SNC-Lavalin a son trésor caché qui pèse maintenant nettement plus que ses activités traditionnelles d'ingénierie et de construction. Un peu comme Yahoo! qui se révèle à travers sa participation dans Alibaba, la filiale chinoise bien nommée.

Paul Durivage LA PRESSE

Selon l'analyste Maxim Sytchev, de Valeurs mobilières Dundee, environ 28% de la valeur du groupe montréalais repose sur sa participation de 16,8% dans l'autoroute à péage 407 en Ontario, alors que les activités d'ingénierie et de construction ne représentent plus que le quart de sa valeur boursière actuelle, soit 11,00$ par action.

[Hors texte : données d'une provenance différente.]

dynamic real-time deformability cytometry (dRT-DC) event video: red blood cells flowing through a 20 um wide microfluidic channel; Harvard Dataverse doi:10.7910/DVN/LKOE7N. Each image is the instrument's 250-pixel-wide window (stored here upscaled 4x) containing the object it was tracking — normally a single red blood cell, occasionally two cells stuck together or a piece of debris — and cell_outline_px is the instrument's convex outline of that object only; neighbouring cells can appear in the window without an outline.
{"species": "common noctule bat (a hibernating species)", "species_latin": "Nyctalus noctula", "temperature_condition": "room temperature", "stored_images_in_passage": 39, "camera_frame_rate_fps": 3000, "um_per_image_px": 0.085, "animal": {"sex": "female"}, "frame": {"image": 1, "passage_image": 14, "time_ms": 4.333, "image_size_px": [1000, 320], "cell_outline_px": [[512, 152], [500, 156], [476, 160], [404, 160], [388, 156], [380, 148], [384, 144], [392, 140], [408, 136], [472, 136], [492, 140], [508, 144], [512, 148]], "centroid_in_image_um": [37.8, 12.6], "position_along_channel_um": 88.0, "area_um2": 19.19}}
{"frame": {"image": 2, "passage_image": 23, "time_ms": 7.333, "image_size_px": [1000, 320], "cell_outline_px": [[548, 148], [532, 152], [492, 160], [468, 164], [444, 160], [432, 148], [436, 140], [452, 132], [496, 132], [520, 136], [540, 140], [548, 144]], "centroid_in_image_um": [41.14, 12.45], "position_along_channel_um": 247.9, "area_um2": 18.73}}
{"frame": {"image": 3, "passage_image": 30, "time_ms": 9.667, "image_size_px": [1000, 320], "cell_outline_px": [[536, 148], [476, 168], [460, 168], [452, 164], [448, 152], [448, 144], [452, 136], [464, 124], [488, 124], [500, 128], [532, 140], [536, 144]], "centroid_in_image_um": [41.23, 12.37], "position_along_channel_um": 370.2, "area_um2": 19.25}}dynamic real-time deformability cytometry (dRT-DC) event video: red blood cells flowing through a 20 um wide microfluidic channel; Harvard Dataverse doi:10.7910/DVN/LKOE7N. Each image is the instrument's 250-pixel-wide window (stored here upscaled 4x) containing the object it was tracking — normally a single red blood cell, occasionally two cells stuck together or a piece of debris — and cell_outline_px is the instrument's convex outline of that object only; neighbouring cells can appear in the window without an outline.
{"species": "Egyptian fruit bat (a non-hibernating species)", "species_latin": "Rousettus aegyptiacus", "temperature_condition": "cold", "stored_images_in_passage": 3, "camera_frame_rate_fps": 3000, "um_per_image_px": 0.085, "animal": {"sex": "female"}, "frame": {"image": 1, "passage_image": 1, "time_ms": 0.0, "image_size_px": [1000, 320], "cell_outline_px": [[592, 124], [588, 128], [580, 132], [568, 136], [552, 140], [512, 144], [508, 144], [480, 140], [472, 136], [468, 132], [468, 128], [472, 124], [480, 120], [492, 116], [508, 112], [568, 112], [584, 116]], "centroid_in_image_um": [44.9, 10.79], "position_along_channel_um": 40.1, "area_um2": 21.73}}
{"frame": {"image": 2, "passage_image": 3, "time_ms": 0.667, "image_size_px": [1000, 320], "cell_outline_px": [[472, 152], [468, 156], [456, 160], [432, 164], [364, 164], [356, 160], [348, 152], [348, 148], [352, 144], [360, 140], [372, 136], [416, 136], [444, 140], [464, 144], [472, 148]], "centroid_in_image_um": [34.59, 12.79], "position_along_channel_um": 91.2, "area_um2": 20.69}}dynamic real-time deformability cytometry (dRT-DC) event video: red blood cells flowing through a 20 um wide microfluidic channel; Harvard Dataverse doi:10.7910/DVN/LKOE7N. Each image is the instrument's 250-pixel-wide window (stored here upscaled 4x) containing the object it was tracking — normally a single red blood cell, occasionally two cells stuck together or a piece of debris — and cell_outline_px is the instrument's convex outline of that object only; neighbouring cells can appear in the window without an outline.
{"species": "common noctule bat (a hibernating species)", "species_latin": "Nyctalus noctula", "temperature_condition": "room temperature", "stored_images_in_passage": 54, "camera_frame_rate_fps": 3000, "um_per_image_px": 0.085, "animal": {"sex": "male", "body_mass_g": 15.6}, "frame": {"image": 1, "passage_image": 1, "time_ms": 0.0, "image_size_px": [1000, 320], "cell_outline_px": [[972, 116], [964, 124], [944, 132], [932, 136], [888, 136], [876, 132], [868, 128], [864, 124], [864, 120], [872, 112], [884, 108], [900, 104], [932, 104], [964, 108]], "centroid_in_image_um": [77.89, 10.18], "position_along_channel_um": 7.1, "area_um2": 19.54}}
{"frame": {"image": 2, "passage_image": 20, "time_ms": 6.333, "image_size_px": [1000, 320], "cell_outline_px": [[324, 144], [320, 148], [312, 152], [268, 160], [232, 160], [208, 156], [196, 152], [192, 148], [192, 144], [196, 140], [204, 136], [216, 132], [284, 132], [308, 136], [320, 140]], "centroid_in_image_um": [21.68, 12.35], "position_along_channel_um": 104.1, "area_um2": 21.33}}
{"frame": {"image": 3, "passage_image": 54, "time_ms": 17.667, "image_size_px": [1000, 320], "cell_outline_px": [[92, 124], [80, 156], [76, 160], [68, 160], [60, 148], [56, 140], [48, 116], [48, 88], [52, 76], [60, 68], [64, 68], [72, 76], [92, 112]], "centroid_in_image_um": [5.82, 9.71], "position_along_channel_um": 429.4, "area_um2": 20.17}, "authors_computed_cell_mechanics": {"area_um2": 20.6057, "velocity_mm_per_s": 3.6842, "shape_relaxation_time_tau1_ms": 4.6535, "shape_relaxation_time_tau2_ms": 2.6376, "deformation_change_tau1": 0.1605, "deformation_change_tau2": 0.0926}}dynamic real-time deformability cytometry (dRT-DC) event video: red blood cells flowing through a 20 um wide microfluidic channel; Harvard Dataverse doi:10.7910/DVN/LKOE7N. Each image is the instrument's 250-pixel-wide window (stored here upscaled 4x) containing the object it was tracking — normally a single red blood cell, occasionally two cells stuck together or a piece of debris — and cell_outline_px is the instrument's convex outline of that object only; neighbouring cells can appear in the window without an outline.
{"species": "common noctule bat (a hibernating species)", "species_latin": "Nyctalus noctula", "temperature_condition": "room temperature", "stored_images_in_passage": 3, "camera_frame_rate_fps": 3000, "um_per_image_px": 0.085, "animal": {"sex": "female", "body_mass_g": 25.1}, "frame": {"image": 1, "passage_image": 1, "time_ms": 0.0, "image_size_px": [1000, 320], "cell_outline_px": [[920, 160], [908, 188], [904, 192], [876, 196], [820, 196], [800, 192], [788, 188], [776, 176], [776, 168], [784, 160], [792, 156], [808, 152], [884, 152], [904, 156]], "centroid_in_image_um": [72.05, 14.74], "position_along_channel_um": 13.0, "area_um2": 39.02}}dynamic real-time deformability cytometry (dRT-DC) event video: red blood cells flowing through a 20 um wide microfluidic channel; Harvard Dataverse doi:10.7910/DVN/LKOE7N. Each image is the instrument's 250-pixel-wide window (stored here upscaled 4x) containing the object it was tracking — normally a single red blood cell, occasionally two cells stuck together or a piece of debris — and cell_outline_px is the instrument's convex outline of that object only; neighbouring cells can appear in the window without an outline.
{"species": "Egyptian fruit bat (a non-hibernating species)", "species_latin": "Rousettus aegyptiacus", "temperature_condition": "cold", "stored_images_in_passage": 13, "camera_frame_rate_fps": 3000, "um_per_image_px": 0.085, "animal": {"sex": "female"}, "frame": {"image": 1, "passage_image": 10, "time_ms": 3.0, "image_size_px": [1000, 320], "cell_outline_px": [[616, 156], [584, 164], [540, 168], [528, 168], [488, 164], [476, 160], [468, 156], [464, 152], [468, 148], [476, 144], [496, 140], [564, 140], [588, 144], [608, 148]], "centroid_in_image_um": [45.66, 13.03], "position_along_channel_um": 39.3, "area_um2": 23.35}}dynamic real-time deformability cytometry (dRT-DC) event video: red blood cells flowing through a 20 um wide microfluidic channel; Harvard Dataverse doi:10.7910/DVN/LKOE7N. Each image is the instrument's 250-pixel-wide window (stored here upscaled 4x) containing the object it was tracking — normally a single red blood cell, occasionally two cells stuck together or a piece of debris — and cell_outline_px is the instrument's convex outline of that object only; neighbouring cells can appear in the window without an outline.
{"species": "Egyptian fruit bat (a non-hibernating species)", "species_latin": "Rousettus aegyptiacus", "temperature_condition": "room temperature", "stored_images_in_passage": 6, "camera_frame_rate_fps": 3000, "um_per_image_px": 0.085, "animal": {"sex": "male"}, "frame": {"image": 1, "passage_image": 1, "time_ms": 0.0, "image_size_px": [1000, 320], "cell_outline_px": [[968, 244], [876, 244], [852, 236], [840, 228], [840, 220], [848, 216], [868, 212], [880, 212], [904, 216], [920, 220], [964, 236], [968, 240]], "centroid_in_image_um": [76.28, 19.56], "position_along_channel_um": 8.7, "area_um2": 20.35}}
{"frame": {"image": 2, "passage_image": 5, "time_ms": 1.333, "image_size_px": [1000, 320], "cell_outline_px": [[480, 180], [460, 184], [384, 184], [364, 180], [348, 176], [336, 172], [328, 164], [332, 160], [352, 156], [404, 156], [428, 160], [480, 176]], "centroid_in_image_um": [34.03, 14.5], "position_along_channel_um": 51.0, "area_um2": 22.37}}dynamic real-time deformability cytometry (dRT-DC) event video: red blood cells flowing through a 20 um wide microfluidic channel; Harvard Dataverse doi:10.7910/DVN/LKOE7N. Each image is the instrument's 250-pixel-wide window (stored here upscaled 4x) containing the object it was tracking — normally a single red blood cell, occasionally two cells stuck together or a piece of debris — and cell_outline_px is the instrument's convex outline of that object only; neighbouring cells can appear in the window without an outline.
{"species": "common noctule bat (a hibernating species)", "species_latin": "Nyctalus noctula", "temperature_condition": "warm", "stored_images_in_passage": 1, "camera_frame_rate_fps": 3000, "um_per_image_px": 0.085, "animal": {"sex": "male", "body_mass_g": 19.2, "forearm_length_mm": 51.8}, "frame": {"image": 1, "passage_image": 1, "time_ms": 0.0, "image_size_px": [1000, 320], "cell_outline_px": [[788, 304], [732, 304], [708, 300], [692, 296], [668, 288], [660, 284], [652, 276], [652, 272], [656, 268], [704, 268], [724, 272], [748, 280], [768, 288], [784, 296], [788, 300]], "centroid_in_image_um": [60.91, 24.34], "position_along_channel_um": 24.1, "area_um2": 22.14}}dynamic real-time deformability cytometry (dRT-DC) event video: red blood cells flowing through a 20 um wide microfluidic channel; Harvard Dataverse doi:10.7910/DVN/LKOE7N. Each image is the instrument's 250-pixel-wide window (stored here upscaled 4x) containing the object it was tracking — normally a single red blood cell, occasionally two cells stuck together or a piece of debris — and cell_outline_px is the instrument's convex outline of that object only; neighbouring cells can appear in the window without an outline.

Attaquée sur les marchés autant que sur la place publique, SNC-Lavalin [[|ticker sym='T.SNC'|]] a perdu plus du quart de sa valeur boursière depuis son sommet boursier de janvier 2011, avant que les scandales éclatent.

Le titre cotait 44,12$ à la clôture des marchés jeudi, en baisse de 8 cents par rapport à la veille.

L'analyste de Dundee qualifie la division ingénierie et construction de «boîte noire». Selon l'expert financier, il faudra du temps avant que ces activités se concrétisent en valeur, étant donné la volatilité cyclique des prix des matières premières (près du tiers des revenus de SNC proviennent du secteur des ressources), les projets difficiles et le peu de nouveaux contrats.

La 407, une mine d'or

Par contre, les coffres de l'autoroute 407 débordent. Les tarifs aux heures de pointe ont augmenté de près de 10% cette année.

Les revenus au dernier trimestre ont atteint 205 millions de dollars, en hausse de 9% par rapport à la période correspondante de l'exercice 2012 (qui comprenait un jour de moins). Le dividende versé aux actionnaires a augmenté de plus de 50% depuis le début de l'année. «Pas mal pour une route ennuyante», commente Maxim Sytchev.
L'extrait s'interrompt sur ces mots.